For various reasons, there is sometimes skepticism about the diagnosis of ADHD, particularly among adults. Some concerns include the risk that individuals may be seeking evaluation of ADHD symptoms solely for the purpose of obtaining accommodations on high-stakes examinations, or that individuals are seeking prescriptions for stimulant medications to be used recreationally or sold on the black market. However, it is important to balance these concerns against the risk of missing the opportunity to diagnose and treat a potentially serious condition that can impact health and safety.

If a link between ADHD and suboptimal antiretroviral adherence can be established definitively, it could provide a tool for infectious disease specialists to be on alert for increased risk of poor treatment compliance among their patients with HIV and comorbid ADHD. Likewise, psychiatrists, neuropsychologists, and other specialists evaluating or treating patients with ADHD may be more vigilant to the risk of poor antiretroviral adherence among their patients with comorbid HIV.

Future Directions

In order to more firmly establish a link between ADHD and poor antiretroviral adherence, it will be important to obtain diagnostic groups that are matched on age, or to limit studies to those in the younger adult age ranges. This will enable researchers to identify ADHD as a risk factor independent of age with regard to treatment compliance. As noted above, youth is a risk factor for poor adherence rates.

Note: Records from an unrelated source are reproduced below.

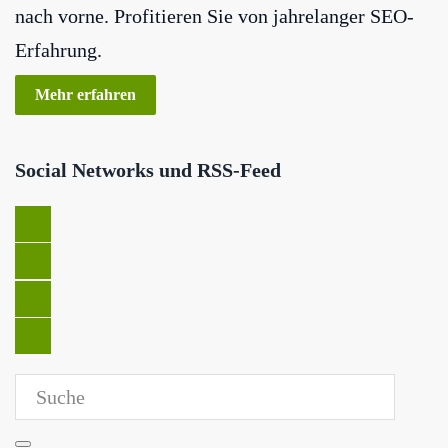
nach vorne. Profitieren Sie von jahrelanger SEO-
Erfahrung.
Mehr erfahren
Social Networks und RSS-Feed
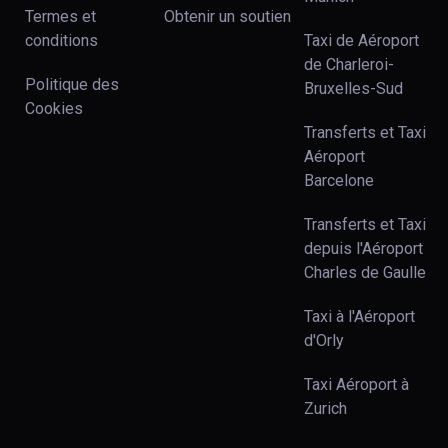
Termes et
Obtenir un soutien
conditions
Taxi de Aéroport
de Charleroi-
Politique des
Bruxelles-Sud
Cookies
Transferts et Taxi
Aéroport
Barcelone
Transferts et Taxi
depuis l'Aéroport
Charles de Gaulle
Taxi à l'Aéroport
d'Orly
Taxi Aéroport à
Zurich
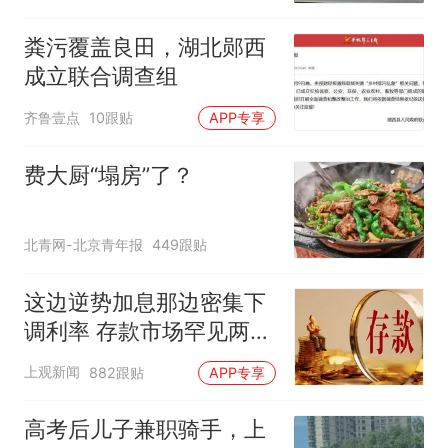
粪污覆盖良田，湖北郧西
成立联合调查组
齐鲁壹点
10跟贴
APP专享
费大厨“塌房”了？
北青网-北京青年报
449跟贴
这边逆势加息那边密集下
调利率 存款市场罕见两极
分化
上观新闻
882跟贴
APP专享
高考后儿子兼职骑手，上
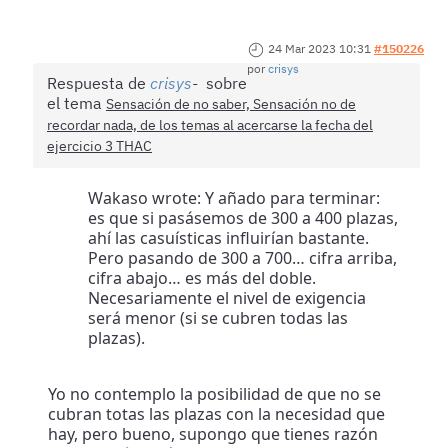
24 Mar 2023 10:31
#150226
por
crisys
Respuesta de
crisys
sobre
el tema
Sensación de no saber, Sensación no de
recordar nada, de los temas al acercarse la fecha del
ejercicio 3 THAC
Wakaso wrote: Y añado para terminar:
es que si pasásemos de 300 a 400 plazas,
ahí las casuísticas influirían bastante.
Pero pasando de 300 a 700… cifra arriba,
cifra abajo… es más del doble.
Necesariamente el nivel de exigencia
será menor (si se cubren todas las
plazas).
Yo no contemplo la posibilidad de que no se
cubran totas las plazas con la necesidad que
hay, pero bueno, supongo que tienes razón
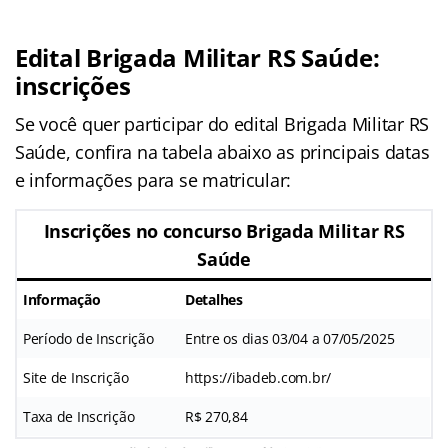
Edital Brigada Militar RS Saúde:
inscrições
Se você quer participar do edital Brigada Militar RS
Saúde, confira na tabela abaixo as principais datas
e informações para se matricular:
Inscrições no concurso Brigada Militar RS
Saúde
Informação
Detalhes
Período de Inscrição
Entre os dias 03/04 a 07/05/2025
Site de Inscrição
https://ibadeb.com.br/
Taxa de Inscrição
R$ 270,84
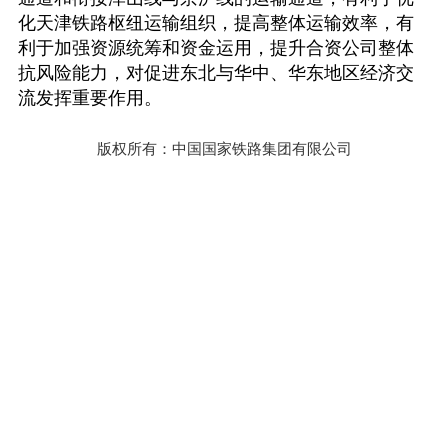
化天津铁路枢纽运输组织，提高整体运输效率，有
利于加强资源统筹和资金运用，提升合资公司整体
抗风险能力，对促进东北与华中、华东地区经济交
流发挥重要作用。
版权所有：中国国家铁路集团有限公司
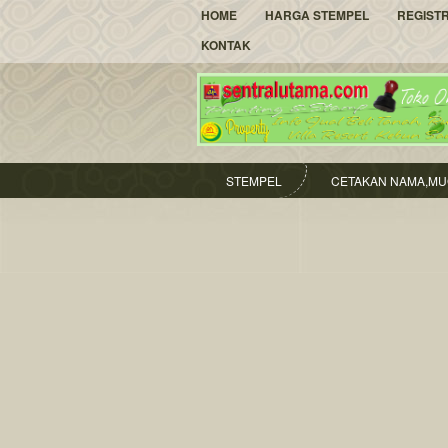
HOME
HARGA STEMPEL
REGIST
KONTAK
STEMPEL
CETAKAN NAMA,MU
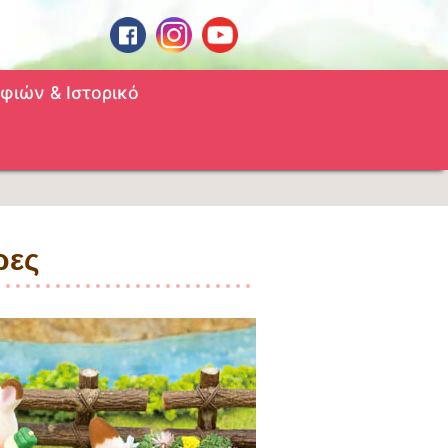
φιών & Ιστορικό
ρες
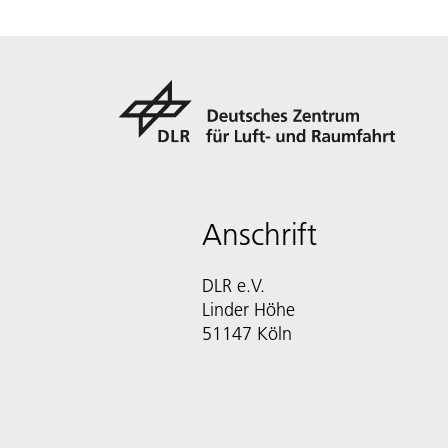
Anschrift
DLR e.V.
Linder Höhe
51147 Köln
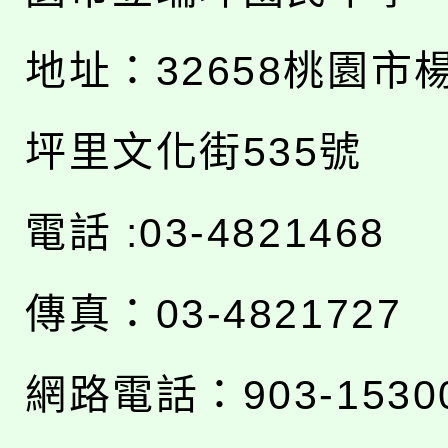
地址：
32658桃園市
坪里文化街535號
電話 :03-4821468
傳真：03-4821727
網路電話：903-1530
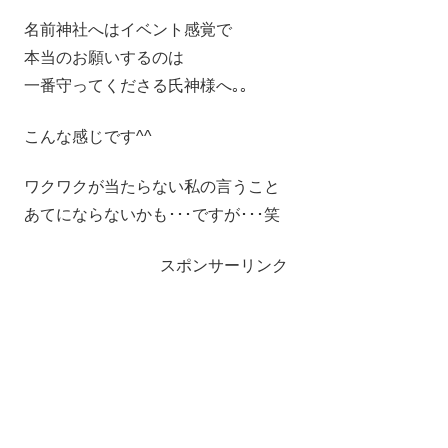
名前神社へはイベント感覚で
本当のお願いするのは
一番守ってくださる氏神様へ｡｡
こんな感じです^^
ワクワクが当たらない私の言うこと
あてにならないかも･･･ですが･･･笑
スポンサーリンク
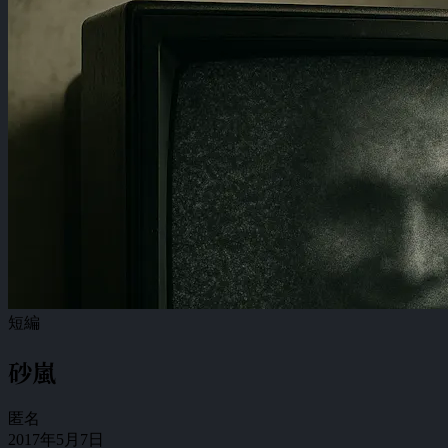
短編
砂嵐
匿名
2017年5月7日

Research should also continue to focus on the reliability of measurements evaluating antiretroviral medication adherence. Being able to reliably assess adherence allows specialists to initiate discussions with their patients when the rates are below 100%. Self-reports of adherence rates have been shown to be unreliable. The PSAM, discussed in this review, is a new and valuable tool for clinicians at our facility to monitor patients’ adherence based on refill rates. However, perfect refill rates do not guarantee that patients are taking medications as prescribed. Likewise, less than perfect refill rates may not accurately reflect compliance rates. In future studies, it would be helpful to prospectively review refill rates with patients to determine whether there are reasons for less than perfect rates. Future studies may also utilize multiple external/objective measures of adherence in addition to self-report in order to continue to evaluate the relative reliability and validity of each method.

Finally, continued development of intervention strategies should also be a target of future research, including the development of tools and methods for improving adherence rates. These tools and methods may target the symptoms of ADHD, such as forgetfulness, poor task completion, and difficulties with planning and time management. Such tools may include technology (e.g., interactive phone apps with two-way communication between patient and clinical staff) and both individual and group, face-to-face interventions aimed at helping patients implement compensatory strategies. Sanchez et al. (2006) reviewed behavioral treatment programs aimed at improving diabetes management in children. They detailed two young patients with Type 1 Diabetes with co-morbid ADHD who were able to improve frequency and consistency of self-management behaviors. Their behavioral program included the teaching of organizational skills, cued recall procedures, daily logs, and rewards. One patient was taught to use a Palm Pilot for timed reminders to complete treatment components. These same methods may be modified and applied to young adults with HIV and co-morbid ADHD to improve medication adherence and enhance behaviors to mitigate risk of infecting others due to unsafe sex or needle sharing.

Conclusion

The literature reviewed suggests that further research into the impact of ADHD on antiretroviral medication adherence rates among patients with HIV is warranted. Such research may shed light on an aspect of functioning that interferes with optimal adherence and, thus, disease control. Being able to identify a particular diagnostic group, such as those with ADHD, as potentially requiring additional supports could be valuable in improving outcomes.